Geçtiğimiz hafta 6 gün içinde 3 Bin küsur Km yol yaparak Ege-Akdeniz kıyısını boydan boya arkadaşlarımla dolaştık. 14 şehir ve 70’in üzerinde ilçeden geçtiğimiz rotada 6 şehir ve 11 ilçede gezme fırsatımız oldu. Yol boyunca manzarama bazen bozkır bazen uçsuz bucaksız orman bazen de mavinin çeşit çeşit tonları düştü. Topraklı, çakıl taşlı daracık toprak köy yollarından da geçtik, uzun ve siyah geniş asfaltlardan da geçtik. Bir günde üç farklı coğrafya üç farklı iklimi de tattık, birbirinden değişik yemekleri de. Altı güne koca bir coğrafyanın ruhunu içimize çekmeye and içmiştik çünkü. Tüm bunları yaşamak için 6 gün kısa gibi gelebilir. Fakat bir günün her saatini dolu dolu geçirince zaman bir günün normal bir günden daha uzun olduğunu anlıyor insan. Her gittiğimiz yer illa ki ruhumuzun bir yanına dokundu. Hepsi az ya da çok izler bıraktı. Hepsinin ötesinde yolda olmak bir nevi içsel yolculuğumuza da vesile oldu. Rutin hayatın telaşında unutulan duyguları yol vesilesi ile tekrardan anımsamak hem keyif hem huzur verdi.
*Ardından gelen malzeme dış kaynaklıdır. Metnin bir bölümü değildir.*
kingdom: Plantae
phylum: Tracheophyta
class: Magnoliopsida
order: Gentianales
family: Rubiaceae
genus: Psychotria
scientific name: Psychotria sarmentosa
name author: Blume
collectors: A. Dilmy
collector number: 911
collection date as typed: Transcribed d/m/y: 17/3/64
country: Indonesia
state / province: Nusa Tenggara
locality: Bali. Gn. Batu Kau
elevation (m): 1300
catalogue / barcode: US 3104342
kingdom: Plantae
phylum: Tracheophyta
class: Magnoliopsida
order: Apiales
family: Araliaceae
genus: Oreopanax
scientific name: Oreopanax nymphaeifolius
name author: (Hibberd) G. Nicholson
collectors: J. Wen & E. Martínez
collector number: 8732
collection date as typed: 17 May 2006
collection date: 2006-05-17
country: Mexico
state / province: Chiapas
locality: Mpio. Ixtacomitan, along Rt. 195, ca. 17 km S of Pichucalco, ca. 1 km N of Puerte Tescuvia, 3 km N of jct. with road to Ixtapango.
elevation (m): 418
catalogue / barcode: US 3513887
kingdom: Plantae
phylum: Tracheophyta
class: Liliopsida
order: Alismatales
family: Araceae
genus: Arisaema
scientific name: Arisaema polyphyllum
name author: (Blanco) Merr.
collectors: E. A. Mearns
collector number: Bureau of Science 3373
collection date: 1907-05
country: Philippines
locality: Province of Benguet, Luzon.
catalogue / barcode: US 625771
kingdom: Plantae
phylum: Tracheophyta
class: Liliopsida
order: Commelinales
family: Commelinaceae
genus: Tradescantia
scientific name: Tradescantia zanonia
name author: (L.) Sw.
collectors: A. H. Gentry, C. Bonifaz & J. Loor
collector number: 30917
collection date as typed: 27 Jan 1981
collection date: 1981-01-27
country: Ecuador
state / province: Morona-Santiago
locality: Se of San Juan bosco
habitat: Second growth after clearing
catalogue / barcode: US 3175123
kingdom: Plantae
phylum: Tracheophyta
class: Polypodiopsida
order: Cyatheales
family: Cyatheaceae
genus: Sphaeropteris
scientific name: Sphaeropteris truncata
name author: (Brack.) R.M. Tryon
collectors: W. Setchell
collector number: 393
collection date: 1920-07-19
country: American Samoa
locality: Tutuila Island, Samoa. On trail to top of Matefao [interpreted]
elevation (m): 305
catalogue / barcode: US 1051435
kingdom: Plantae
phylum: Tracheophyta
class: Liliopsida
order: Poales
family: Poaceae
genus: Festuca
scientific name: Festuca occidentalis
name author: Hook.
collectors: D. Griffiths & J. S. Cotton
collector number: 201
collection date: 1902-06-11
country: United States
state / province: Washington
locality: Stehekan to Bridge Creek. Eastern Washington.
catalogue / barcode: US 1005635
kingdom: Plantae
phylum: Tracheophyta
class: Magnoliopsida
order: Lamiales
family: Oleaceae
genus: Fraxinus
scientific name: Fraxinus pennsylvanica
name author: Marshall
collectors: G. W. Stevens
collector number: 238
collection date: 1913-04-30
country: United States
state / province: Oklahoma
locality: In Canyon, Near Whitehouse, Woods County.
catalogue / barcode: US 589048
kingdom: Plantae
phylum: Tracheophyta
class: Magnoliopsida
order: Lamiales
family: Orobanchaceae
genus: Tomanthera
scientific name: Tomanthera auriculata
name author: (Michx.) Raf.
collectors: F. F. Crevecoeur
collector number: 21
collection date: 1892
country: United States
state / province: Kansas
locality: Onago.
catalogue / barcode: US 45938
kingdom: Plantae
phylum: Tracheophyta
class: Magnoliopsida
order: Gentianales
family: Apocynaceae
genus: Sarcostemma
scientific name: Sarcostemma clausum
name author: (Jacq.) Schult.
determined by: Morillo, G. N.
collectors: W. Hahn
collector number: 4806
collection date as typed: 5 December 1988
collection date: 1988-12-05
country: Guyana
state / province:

Gittiğimiz yerlerde coğrafyayla beraber insan profillerinin ve de davranış şekillerinin değiştiğini görmek de keyif verdi. Mesela Güney Marmara ve Kuzey Ege bölümünde yaşayan insanların daha sakin, daha kendi halinde ve -güneye nazaran- daha mesafeli bir samimiyetleri vardı. Çabucak seven ve çabucak kızan insanlardan ziyade sevgileri de öfkeleri de zaman alan insanlara benziyorlardı. Bu durum benim hoşuma gitti açıkçası. Bu insan profilini daha samimi ve sahici bulduğumdan olsa gerek bende en çok iz bırakan yerler de oralar oldu. Daha dar bir lokasyon verecek olursam; Balıkesir Erdek ve Çanakkale Gelibolu insanı bende bu hissi uyandırdı. Yolculuk tamamlandığında arkadaşım bana “gezdiğimiz yerlerden birinde daimi yaşayacak olsan orası neresi olurdu” diye sorduğunda bu iki şehir çıkıverdi ağzımdan.
Yolculuğun insani tarafındaki bir diğer sevindirici şey ise her yerde iyi insanların çoğunlukta olduğunu görmek oldu. Bazen her ne kadar işin içinde, mutfağında olsak da izlediğimiz ve okuduğumuz haberlere bizler de kanabiliyoruz. Gün boyu haberlerin büyük çoğunluğunda kötü insanların yaptıkları icraatları görüyor, okuyoruz. İster istemez bir süre sonra kötülüğün gerçekten çoğunluğu teşkil ettiğine ikna oluyoruz. Halbuki haber değeri olarak görülmeyen, sesleri çıkmayan, kendi halinde kavrulan, imkanları dahilinde insanlara faydası dokunan büyük bir çoğunluk var. Bizlerin ekranda gördükleri gerçekten “azgın azınlık” diyebileceğimiz bir kesim. Maalesef gazetecilerin de yurttaşın da en çok ilgisini çeken de bu “azgın azınlık.”
Keşke akşam haberlerine çevreyi kirletmemek için çikolata kabını cebinde kilometrelerce taşıyan Mustafa haber olsa, keşke yaşlı komşusuna her gün sıcak yemek taşıyan Ayşe haber olsa. Maalesef bu güzel insanların haber olması için birisinin çikolata kabını arkadaşının ağzına sokması, diğerinin de yaşlı komşusuna eziyet etmesi gerekiyor. Maalesef ilgimizi çeken şeyler bunlar.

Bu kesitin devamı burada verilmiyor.